I also admire, and am admittedly a bit jealous of, the Bearded Brewing brand he’s created. Facial hair is a key component of many brewer’s identities, and he has come up with some very creative names and labels for his beers that play off that theme. My favorite label is the Burning Beard, shown to the right. You should check out his label album and look at some of the others.
A couple months back, I contacted him to ask if he wanted to do a homebrew exchange and he was totally game. After working out the logistics and getting our beers ready, we finally made the exchange.
A bearded brewer drinking a beer from The Bearded Brewer.
I’ve been able to sample the five selections he sent me from The Bearded Brewer arsenal. I can definitely tell this is a brewer with skill and a passion for the craft. I’m definitely impressed and I hope we can do another exchange in a few months after we’ve had time to reload our cellars.
Here is what I found from tasting the beers:
Iowa Pale Ale (IAPA)
The Bearded Brewer (TBB): Straightforward pale ale using Cascade hops at 5 min and flameout.
Untamed Beer (UTB): Very clean and crisp. Slight citrus hop aroma. As the beer warmed, I started getting a bit of candy raisin and even Hawaiian Punch aroma. Mild bitterness on the finish, not harsh at all. I really enjoyed this beer and found it very pleasant and refreshing, the definition of a session pale ale.
Bearded Fury IPA
TBB: Citrus hops, but not extreme on the bitterness. Around 45 IBU.
UTB: Yellowish-orange color. A bit more bitter than the IAPA, but certainly not harsh or imbalanced. Citrus aroma and flavor from the hops. I got a tiny bit of peppery heat in the finish which gave this beer a unique twist.
The Gringo Imperial Mexican Cerveza
TBB: Hoppy Mexican lager style featuring Pilsner malt, agave nectar, and lots of sugar.
UTB: Probably my favorite of the selections, which surprised me because I’m generally not a fan of lagers. Maybe it was just the warm July day here in South Carolina, but this was a very pleasant and balanced beer. It had a distinguishable hop flavor and malt body, which is a far cry from Corona or Tecate. It definitely had a lager aroma and taste, but it wasn’t too “lagery” if that makes sense. That’s probably why I liked it so much.
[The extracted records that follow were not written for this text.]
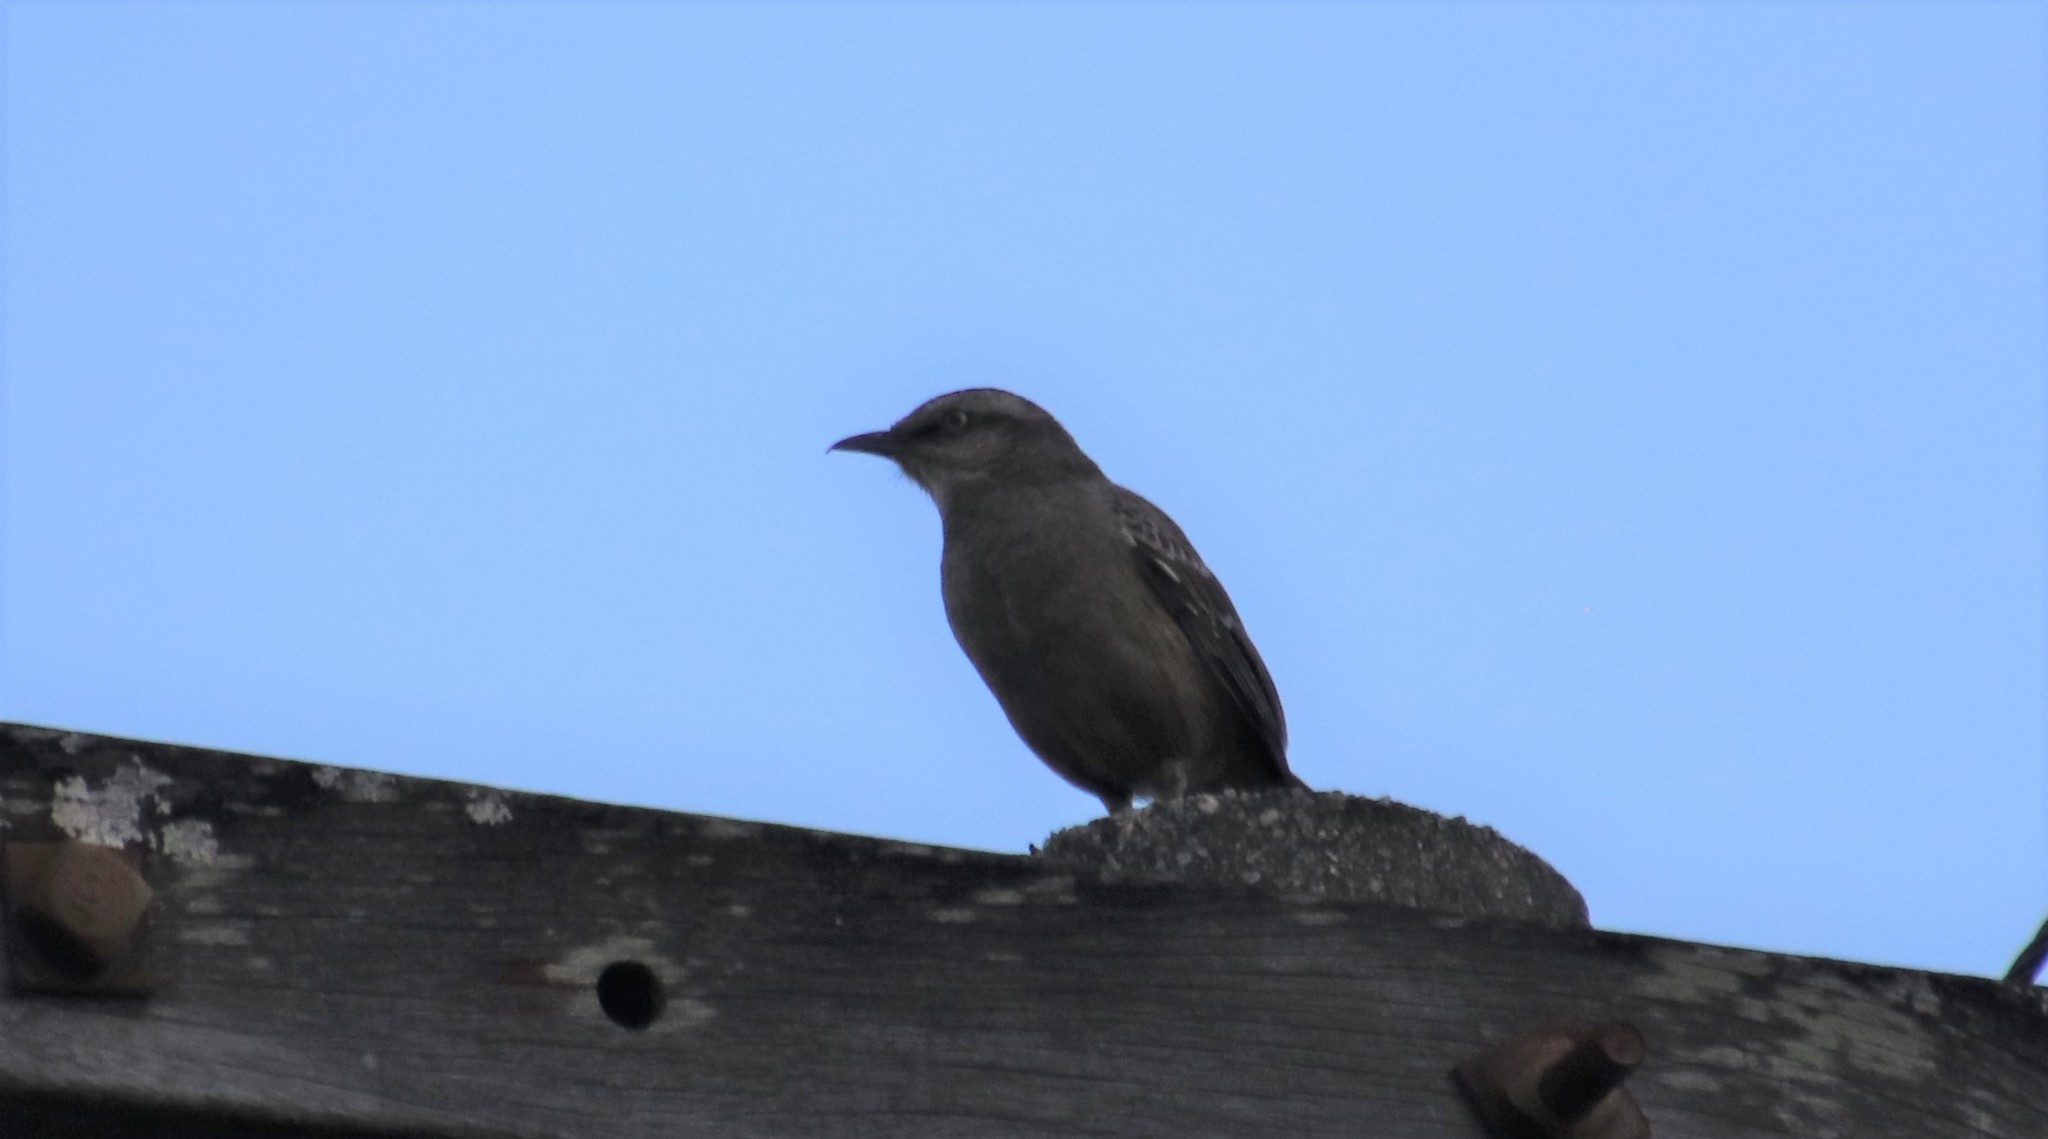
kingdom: Animalia
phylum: Chordata
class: Aves
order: Passeriformes
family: Mimidae
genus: Mimus
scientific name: Mimus saturninus
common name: Chalk-browed mockingbird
Irie Imperial Caribbean Stout
TBB: Roasted malt and spices. Used Treacle, which is a type of molasses. 10% ABV
UTB: This was a very interesting beer, in a good way. Black color. I’m not sure what the spices or malts were specifically, but I felt this beer came out to be a lot like a Belgian stout. The aroma had a slightly sour, dark spiced fruit thing going on. On the front end of the flavor I tasted Belgian fruitiness which gave way to a roasted malt aftertaste. I felt that the fruit was bigger than the roast. The high alcohol content did give it a little heat.
(On a side note, The Bearded Brewer did express some concern over this beer. He said he had tweaked the recipe after some feedback from a homebrewing competition where the judges gave it lower marks because “it didn’t fit the style.” He wasn’t very happy with this latest batch and felt his previous batches of this recipe were much better and well-balanced. I did enjoy this beer and don’t consider it a failure by any means. I liked the interesting combination of the spiced fruit and roasted flavors.
I’m sure the Bearded Brewer would agree, the lesson I take home is that sometimes it’s better to follow your own ideas rather than trying to make something fit someone else’s definition of what something should be. It may not win awards or be widely popular, but at least it’ll still be good. After all, look at what happened to Guster.)
TBB: Unclassifiable beer. Pacific Gem hops lend a currant flavor, which gives the beer some fruitiness. Some people have liked it, some haven’t.
UTB: I found the beer malty, but it was more dry than sweet. I didn’t get as much of the fruitiness as I thought, and I have to admit, I’m not sure I could pick currant out of a lineup, so as a reviewer of beer I have some homework to do. It was pretty good and there was nothing wrong with the beer, but it wasn’t my favorite of the selections.
You should have gotten some of the El Oso Brown Ale!
Caribbean stout eh.. great idea! Do you know what spices were used in this?
According to the Bearded Brewer, he used coriander, orange marmalade and allspice.
The Gringo was excellent. I am trying to get him to brew some more of this.